In most recessions, cyclical excesses lead to a collapse in those areas that are most economically sensitive – industries such as manufacturing or banking. The less economically sensitive sectors that tend to hold up better in a recession are generally service-related areas such as healthcare and education.
But in the COVID recession, many service-related jobs were affected in unexpected ways. In a typical recession, a dental hygienist, for example, would still have work. People might delay some care and some folks might lose dental coverage from their employer, but people will generally continue to go to the dentist, especially for their children. But it’s a different story when dental offices are required to close because of the pandemic. This dynamic played out in many normally recession-resistant service areas.
Conversely, because the economy was fairly healthy going into the recession, other sectors weren’t hit as hard as they were in some other recessions. Banks, in particular, were very strong and well capitalized from the years and regulations following the financial crisis of 2008-09 and were well positioned to weather the storm.
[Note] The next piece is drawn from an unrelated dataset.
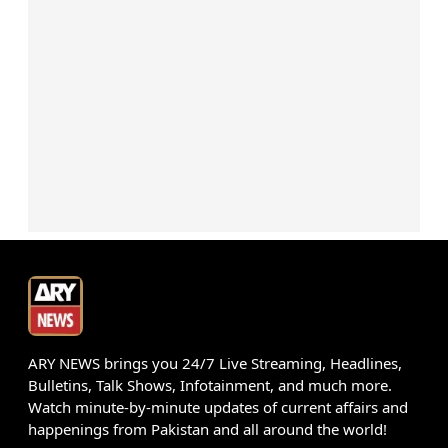
ARY NEWS brings you 24/7 Live Streaming, Headlines,
Bulletins, Talk Shows, Infotainment, and much more.
Watch minute-by-minute updates of current affairs and
happenings from Pakistan and all around the world!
Manufacturing, while taking a short-term hit due to temporary shutdowns, recovered more quickly than in a typical recession as factories implemented COVID safety procedures and came back online to meet demand.
Another critical and unprecedented aspect of the 2020 recession and recovery is the magnitude of intervention by the Fed. The Fed had clearly learned its lesson from the financial crisis of 2008-09 and did what it said it would do next time around. The Fed provided massive monetary stimulus through asset purchases on an unprecedented scale, and it did so almost immediately when the pandemic emerged in March.
The market has rebounded dramatically from its bottom in March of 2020, when the Fed made its announcements. This brings me to my question, the one with which we began: why would the stock market go up so much when many parts of the economy are still struggling?
It’s important to keep in mind that the stock market is a forecasting mechanism. When you buy a stock, you’re buying a claim on all the future earnings of that company. The vast majority of these anticipated future earnings come from beyond the next year or two. If we see light at the end of the tunnel, if the market is able to see past a rough 12 or 18 months, the market will often price in a recovery in corporate earnings and in the overall economy well before it actually takes place.
We saw large gains in the stock market when favorable vaccine results were announced. The Fed has reiterated its commitment to providing necessary liquidity to the markets and economy. The new administration has already pushed through a new $1.9 trillion stimulus plan in 2021, while stocks continue to trade at elevated valuations in anticipation of a recovery in the broader economy and of better days ahead.